# OMG she ate all her food



## CHITheresa (Apr 30, 2011)

OMG !!! I was getting cats food ready for them and Amberleah kept scratching my leg and I finally fig out she wanted hers now. So I made hers and she ate it up fast. I did not for 1st time have to sit and feed it to her bit at a time. OMG what a change and her Poop is looking great now all 1 pc and moist not dry. I Love ZP and Weruva..Plus the supplements Kim has her on.


----------



## elaina (Jul 1, 2008)

Yay!!! thats great news  . my girls love Ziwi peak too. What is Weruva, i never heard of it?


----------



## Finn (Sep 14, 2010)

I am sooooooo happy to hear she has her appetite back (or it finally kicked in). Please give your baby a big hug and kiss.


----------



## CHITheresa (Apr 30, 2011)

elaina said:


> Yay!!! thats great news  . my girls love Ziwi peak too. What is Weruva, i never heard of it?


Here is Link, Weruva - People Food for Pets


I feed her ZP in Morning and the Weruva in evening. Kim the Holistic sent me.


----------



## CHITheresa (Apr 30, 2011)

Finn said:


> I am sooooooo happy to hear she has her appetite back (or it finally kicked in). Please give your baby a big hug and kiss.


Oh she is a huge finicky eater and I had to sit and feed her by hand to get her to eat.


----------



## woodard2009 (Aug 4, 2010)

Way to go Amberleah!! So happy to hear such good news!! That's a great sign her begging to eat! Keep up the great work!!!


----------



## CHITheresa (Apr 30, 2011)

woodard2009 said:


> Way to go Amberleah!! So happy to hear such good news!! That's a great sign her begging to eat! Keep up the great work!!!


Oh I know not even a week yet. Friday evening meal be a week.  I am such a happy mommy.


----------



## Wicked Pixie (Oct 14, 2011)

That is great news!
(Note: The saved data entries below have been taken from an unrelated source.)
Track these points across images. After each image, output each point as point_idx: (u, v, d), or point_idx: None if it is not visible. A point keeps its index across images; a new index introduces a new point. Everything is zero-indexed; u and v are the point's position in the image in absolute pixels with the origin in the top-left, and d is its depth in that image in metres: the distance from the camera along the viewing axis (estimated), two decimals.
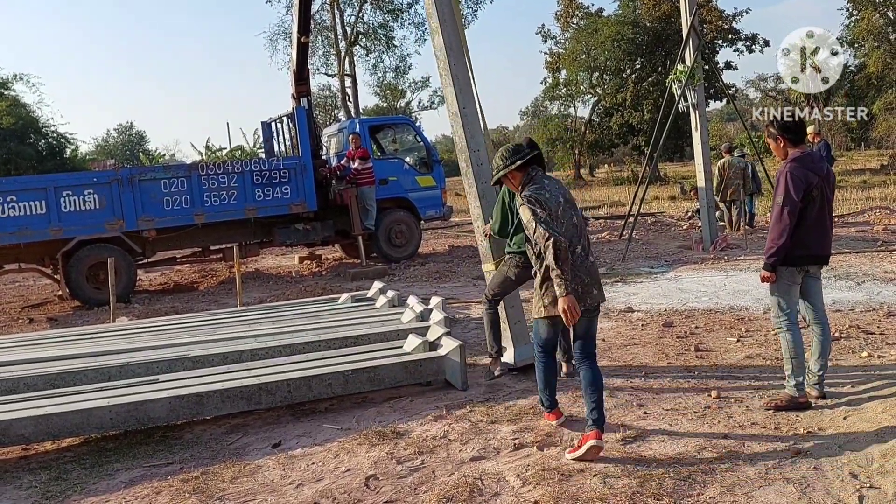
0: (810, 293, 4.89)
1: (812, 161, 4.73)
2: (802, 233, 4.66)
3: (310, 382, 5.26)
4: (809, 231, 4.67)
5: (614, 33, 37.08)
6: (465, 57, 6.60)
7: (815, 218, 4.68)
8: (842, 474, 3.71)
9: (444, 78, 6.51)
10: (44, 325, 10.18)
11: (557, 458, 4.20)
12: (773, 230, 4.71)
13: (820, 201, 4.68)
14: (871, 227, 13.44)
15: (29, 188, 11.10)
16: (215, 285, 13.05)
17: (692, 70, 12.05)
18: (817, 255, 4.76)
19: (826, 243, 4.79)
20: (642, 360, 6.10)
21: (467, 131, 6.40)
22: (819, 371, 4.84)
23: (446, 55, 6.40)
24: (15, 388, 5.43)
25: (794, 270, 4.75)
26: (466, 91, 6.50)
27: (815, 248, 4.73)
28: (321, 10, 37.82)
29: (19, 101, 34.39)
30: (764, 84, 59.44)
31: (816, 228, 4.70)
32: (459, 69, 6.48)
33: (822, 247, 4.76)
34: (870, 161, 39.04)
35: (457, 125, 6.49)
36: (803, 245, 4.68)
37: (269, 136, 15.09)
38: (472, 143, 6.40)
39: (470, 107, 6.50)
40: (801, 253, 4.69)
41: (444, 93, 6.67)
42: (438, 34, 6.44)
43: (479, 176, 6.35)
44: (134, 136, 77.37)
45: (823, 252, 4.79)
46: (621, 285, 9.69)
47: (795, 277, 4.77)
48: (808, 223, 4.66)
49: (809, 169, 4.66)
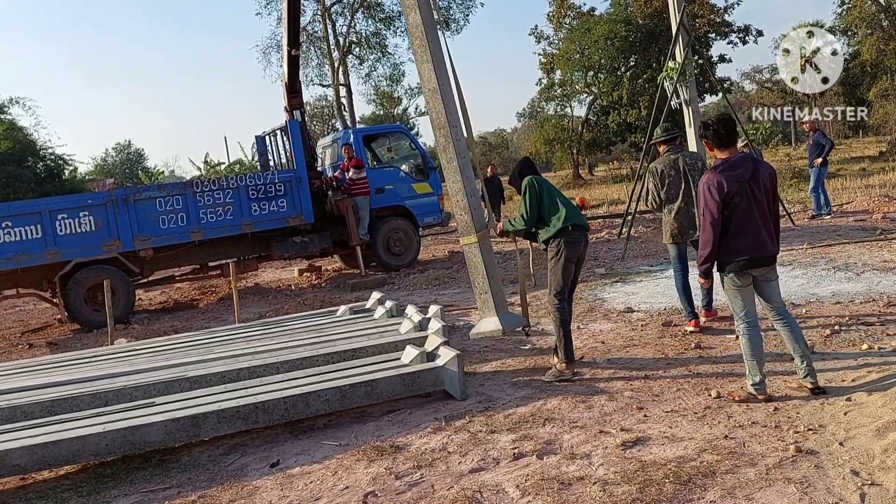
0: (764, 294, 4.88)
1: (732, 167, 4.67)
2: (731, 239, 4.68)
3: (307, 399, 5.22)
4: (738, 237, 4.67)
5: (607, 32, 37.15)
6: (439, 34, 6.62)
7: (744, 222, 4.65)
8: (843, 472, 3.66)
9: (421, 54, 6.53)
10: (43, 349, 10.16)
11: (557, 466, 4.16)
12: (700, 240, 4.81)
13: (746, 205, 4.64)
14: (869, 215, 13.37)
15: (24, 213, 11.09)
16: (215, 302, 13.04)
17: (683, 66, 12.03)
18: (753, 258, 4.71)
19: (762, 245, 4.70)
20: (642, 361, 6.05)
21: (445, 107, 6.42)
22: (803, 363, 4.82)
23: (423, 31, 6.43)
24: (12, 417, 5.41)
25: (735, 276, 4.75)
26: (441, 67, 6.53)
27: (748, 251, 4.68)
28: (313, 21, 37.93)
29: (16, 124, 34.52)
30: (759, 76, 59.40)
31: (748, 233, 4.67)
32: (435, 46, 6.50)
33: (757, 250, 4.70)
34: (868, 148, 38.94)
35: (434, 101, 6.52)
36: (736, 251, 4.68)
37: (264, 149, 15.08)
38: (450, 119, 6.43)
39: (446, 83, 6.52)
40: (735, 259, 4.70)
41: (421, 70, 6.67)
42: (414, 10, 6.47)
43: (458, 151, 6.38)
44: (133, 155, 77.47)
45: (761, 254, 4.72)
46: (620, 285, 9.65)
47: (739, 281, 4.76)
48: (736, 229, 4.66)
49: (728, 176, 4.63)
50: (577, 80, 42.27)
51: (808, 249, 10.44)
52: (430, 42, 6.46)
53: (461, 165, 6.42)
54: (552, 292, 5.90)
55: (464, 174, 6.41)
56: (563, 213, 5.81)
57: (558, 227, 5.80)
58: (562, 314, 5.87)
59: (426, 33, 6.44)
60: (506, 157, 69.73)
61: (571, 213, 5.84)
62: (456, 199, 6.55)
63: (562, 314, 5.87)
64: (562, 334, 5.86)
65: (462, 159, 6.39)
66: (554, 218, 5.85)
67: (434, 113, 6.60)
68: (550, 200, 5.91)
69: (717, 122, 4.79)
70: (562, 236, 5.81)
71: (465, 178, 6.39)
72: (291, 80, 14.12)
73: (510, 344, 7.16)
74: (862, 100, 40.52)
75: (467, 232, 6.39)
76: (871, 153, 34.97)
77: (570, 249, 5.81)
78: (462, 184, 6.40)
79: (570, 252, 5.82)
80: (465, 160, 6.37)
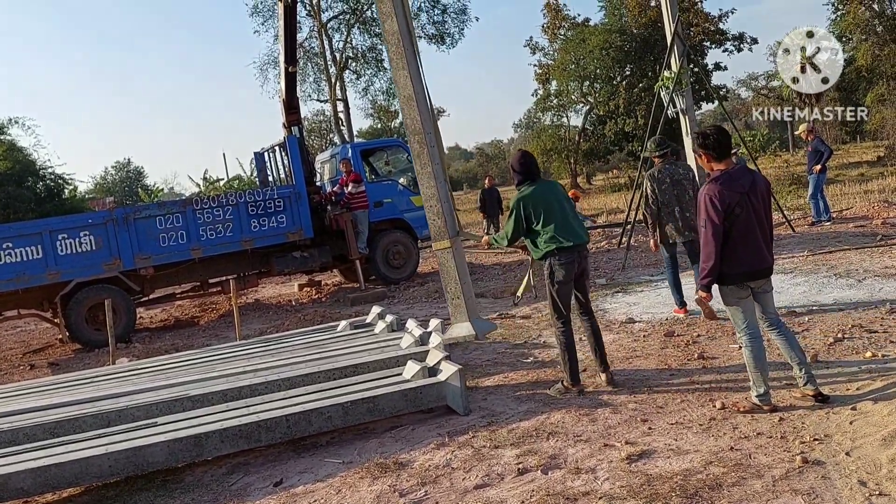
0: (760, 303, 4.89)
1: (732, 178, 4.68)
2: (731, 251, 4.67)
3: (309, 417, 5.20)
4: (739, 249, 4.67)
5: (602, 42, 37.23)
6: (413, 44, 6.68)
7: (745, 234, 4.66)
8: (850, 482, 3.64)
9: (397, 61, 6.59)
10: (45, 370, 10.13)
11: (562, 481, 4.13)
12: (701, 252, 4.77)
13: (746, 216, 4.64)
14: (869, 221, 13.37)
15: (24, 234, 11.09)
16: (216, 319, 13.02)
17: (679, 75, 12.07)
18: (753, 270, 4.72)
19: (761, 257, 4.73)
20: (645, 373, 6.03)
21: (420, 114, 6.48)
22: (801, 371, 4.82)
23: (399, 39, 6.49)
24: (14, 440, 5.38)
25: (735, 288, 4.76)
26: (416, 77, 6.59)
27: (748, 264, 4.70)
28: (309, 38, 38.05)
29: (15, 145, 34.49)
30: (755, 83, 59.59)
31: (748, 244, 4.68)
32: (410, 54, 6.56)
33: (757, 261, 4.72)
34: (866, 153, 39.00)
35: (410, 108, 6.59)
36: (736, 263, 4.69)
37: (263, 165, 15.11)
38: (425, 126, 6.48)
39: (421, 91, 6.58)
40: (736, 271, 4.70)
41: (396, 77, 6.73)
42: (391, 18, 6.54)
43: (432, 157, 6.44)
44: (132, 172, 77.57)
45: (760, 266, 4.74)
46: (622, 295, 9.63)
47: (739, 293, 4.78)
48: (737, 241, 4.66)
49: (728, 188, 4.63)
50: (573, 90, 42.34)
51: (809, 257, 10.43)
52: (406, 50, 6.53)
53: (435, 172, 6.48)
54: (552, 314, 5.82)
55: (437, 180, 6.47)
56: (549, 234, 5.62)
57: (545, 250, 5.66)
58: (564, 337, 5.76)
59: (402, 41, 6.51)
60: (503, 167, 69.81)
61: (560, 235, 5.61)
62: (429, 204, 6.60)
63: (564, 337, 5.76)
64: (566, 357, 5.74)
65: (436, 165, 6.45)
66: (540, 240, 5.68)
67: (409, 119, 6.67)
68: (540, 220, 5.66)
69: (715, 132, 4.80)
70: (549, 258, 5.66)
71: (438, 183, 6.45)
72: (289, 96, 14.17)
73: (512, 357, 7.15)
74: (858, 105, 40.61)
75: (440, 237, 6.43)
76: (870, 158, 35.04)
77: (559, 271, 5.63)
78: (436, 189, 6.48)
79: (561, 274, 5.63)
80: (438, 166, 6.43)
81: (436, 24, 38.04)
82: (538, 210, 5.69)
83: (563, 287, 5.70)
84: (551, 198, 5.76)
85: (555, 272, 5.66)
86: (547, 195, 5.77)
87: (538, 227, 5.69)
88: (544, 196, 5.76)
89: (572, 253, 5.64)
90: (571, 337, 5.80)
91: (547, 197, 5.76)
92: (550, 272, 5.70)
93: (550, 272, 5.70)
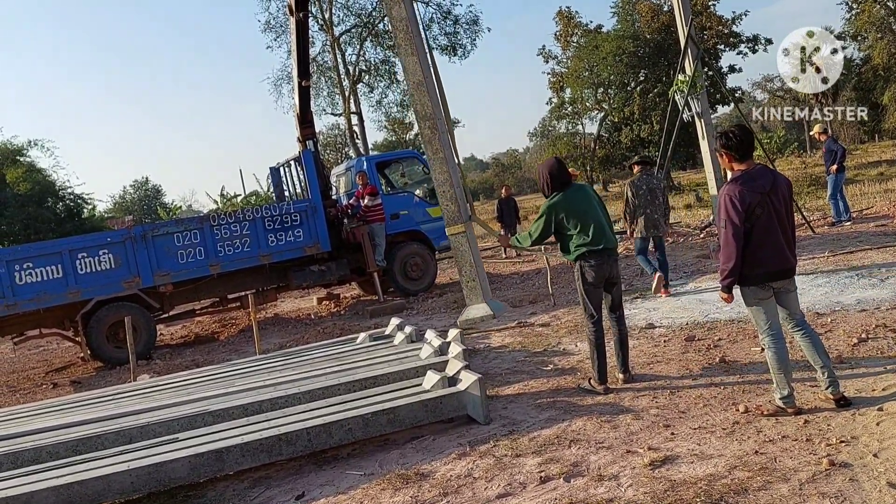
0: (784, 304, 4.82)
1: (752, 178, 4.62)
2: (752, 252, 4.62)
3: (329, 429, 5.19)
4: (760, 249, 4.61)
5: (615, 48, 37.17)
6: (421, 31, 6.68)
7: (765, 234, 4.60)
8: (879, 484, 3.58)
9: (405, 48, 6.58)
10: (68, 388, 10.21)
11: (585, 489, 4.09)
12: (722, 254, 4.72)
13: (767, 217, 4.59)
14: (890, 220, 13.21)
15: (44, 253, 11.19)
16: (236, 334, 13.07)
17: (693, 79, 12.01)
18: (775, 271, 4.66)
19: (783, 258, 4.67)
20: (667, 378, 5.97)
21: (430, 99, 6.45)
22: (825, 374, 4.74)
23: (407, 25, 6.49)
24: (38, 458, 5.42)
25: (756, 289, 4.70)
26: (425, 62, 6.56)
27: (770, 264, 4.64)
28: (322, 52, 38.30)
29: (35, 166, 34.96)
30: (770, 84, 59.26)
31: (768, 245, 4.62)
32: (418, 40, 6.54)
33: (778, 262, 4.66)
34: (885, 153, 38.59)
35: (420, 93, 6.57)
36: (757, 264, 4.63)
37: (279, 180, 15.17)
38: (436, 111, 6.46)
39: (430, 76, 6.56)
40: (757, 272, 4.65)
41: (405, 63, 6.72)
42: (398, 4, 6.56)
43: (444, 142, 6.41)
44: (150, 191, 78.42)
45: (782, 267, 4.68)
46: (641, 301, 9.56)
47: (761, 294, 4.72)
48: (758, 241, 4.60)
49: (749, 188, 4.58)
50: (587, 97, 42.28)
51: (831, 257, 10.31)
52: (414, 36, 6.52)
53: (447, 156, 6.46)
54: (585, 313, 5.99)
55: (450, 165, 6.45)
56: (580, 239, 5.79)
57: (576, 254, 5.84)
58: (594, 336, 5.92)
59: (409, 27, 6.49)
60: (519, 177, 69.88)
61: (592, 239, 5.77)
62: (442, 189, 6.59)
63: (594, 336, 5.92)
64: (595, 356, 5.91)
65: (447, 150, 6.43)
66: (571, 244, 5.86)
67: (419, 105, 6.67)
68: (572, 224, 5.81)
69: (739, 132, 4.73)
70: (579, 261, 5.85)
71: (450, 168, 6.43)
72: (303, 110, 14.24)
73: (531, 366, 7.11)
74: (876, 104, 40.27)
75: (454, 221, 6.39)
76: (889, 157, 34.66)
77: (589, 274, 5.82)
78: (448, 174, 6.46)
79: (590, 276, 5.82)
80: (450, 151, 6.41)
81: (448, 35, 38.15)
82: (570, 217, 5.83)
83: (592, 289, 5.89)
84: (584, 204, 5.89)
85: (585, 274, 5.85)
86: (579, 202, 5.89)
87: (571, 231, 5.83)
88: (577, 203, 5.88)
89: (602, 256, 5.81)
90: (602, 337, 5.94)
91: (580, 204, 5.88)
92: (580, 274, 5.88)
93: (580, 274, 5.88)
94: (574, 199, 5.86)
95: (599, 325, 5.93)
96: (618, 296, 6.09)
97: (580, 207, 5.84)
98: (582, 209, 5.84)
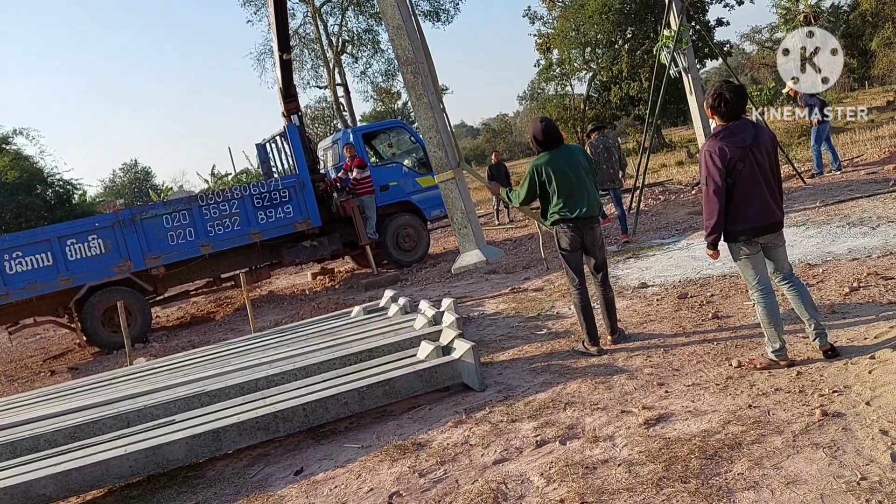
0: (771, 258, 4.79)
1: (732, 133, 4.54)
2: (736, 207, 4.57)
3: (325, 404, 5.20)
4: (743, 204, 4.56)
5: (601, 6, 36.70)
6: None
7: (749, 189, 4.55)
8: (872, 432, 3.59)
9: None
10: (65, 375, 10.21)
11: (580, 450, 4.11)
12: (704, 210, 4.70)
13: (749, 171, 4.52)
14: (881, 167, 13.18)
15: (33, 241, 11.12)
16: (231, 313, 13.06)
17: (679, 34, 11.89)
18: (759, 226, 4.61)
19: (768, 212, 4.61)
20: (660, 337, 5.98)
21: (411, 42, 6.36)
22: (812, 327, 4.73)
23: None
24: (36, 446, 5.42)
25: (743, 244, 4.67)
26: (404, 6, 6.46)
27: (754, 219, 4.59)
28: (304, 24, 37.83)
29: (21, 154, 34.72)
30: (759, 36, 58.70)
31: (752, 199, 4.56)
32: None
33: (764, 216, 4.60)
34: (875, 99, 38.39)
35: (399, 37, 6.51)
36: (742, 219, 4.59)
37: (266, 157, 15.06)
38: (417, 55, 6.37)
39: (409, 19, 6.47)
40: (741, 227, 4.61)
41: (383, 7, 6.62)
42: None
43: (426, 87, 6.33)
44: (140, 173, 77.82)
45: (767, 221, 4.62)
46: (633, 261, 9.56)
47: (747, 249, 4.69)
48: (741, 196, 4.55)
49: (730, 143, 4.50)
50: (574, 58, 41.88)
51: (821, 207, 10.31)
52: None
53: (431, 101, 6.36)
54: (570, 278, 6.03)
55: (434, 110, 6.35)
56: (557, 205, 5.77)
57: (551, 220, 5.90)
58: (579, 300, 5.96)
59: None
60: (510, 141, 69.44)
61: (567, 206, 5.74)
62: (428, 136, 6.53)
63: (579, 300, 5.96)
64: (583, 319, 5.94)
65: (431, 95, 6.34)
66: (550, 207, 5.86)
67: (400, 50, 6.59)
68: (552, 189, 5.75)
69: (733, 96, 4.53)
70: (555, 226, 5.90)
71: (435, 114, 6.33)
72: (286, 84, 14.10)
73: (525, 330, 7.12)
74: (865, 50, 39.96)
75: (442, 168, 6.32)
76: (879, 104, 34.49)
77: (563, 240, 5.87)
78: (434, 120, 6.38)
79: (566, 242, 5.87)
80: (433, 96, 6.32)
81: (430, 0, 37.68)
82: (550, 179, 5.77)
83: (569, 254, 5.94)
84: (566, 167, 5.78)
85: (560, 240, 5.92)
86: (562, 164, 5.78)
87: (552, 195, 5.82)
88: (559, 165, 5.77)
89: (577, 223, 5.79)
90: (587, 300, 5.96)
91: (561, 166, 5.77)
92: (558, 240, 5.95)
93: (558, 240, 5.95)
94: (558, 161, 5.77)
95: (582, 288, 5.95)
96: (601, 258, 6.03)
97: (563, 170, 5.75)
98: (564, 172, 5.74)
That Weruva looks delicious, I would happily eat that myself!


----------



## ~LS~ (Oct 29, 2011)

GREAT news! :thumbright:

I'm very happy for your little girl, and am hoping for lots of improvements health wise in her near future.


----------



## russelgrane (Jul 30, 2012)

That's pretty cool, If she eat much then I will recommend you to go far a walk or play with him after feeding her. This will help her to grow strategically.


----------



## CHITheresa (Apr 30, 2011)

russelgrane said:


> That's pretty cool, If she eat much then I will recommend you to go far a walk or play with him after feeding her. This will help her to grow strategically.


We go for short walks and water the flowers around the acre of our yard. I don't wonder too far we have a bear in area came 2 nights ago go my feeder again GRR!!! Plus we fetch in the house.


----------



## LBChi (Mar 12, 2012)

That is great! Way to go amberleah! All of our prayers are working.


----------



## lulu'smom (Jan 4, 2012)

I am soooo excited for you Theresa! And for Amberleah Lou Lou!! I think you will start seeing such an improvement in her with this wonderful food! Keep us posted.


----------



## princess_ella (Jun 4, 2005)

Wicked Pixie said:


> That is great news! That Weruva looks delicious, I would happily eat that myself!


Weruva looks good to me too glad she's eating on her own


----------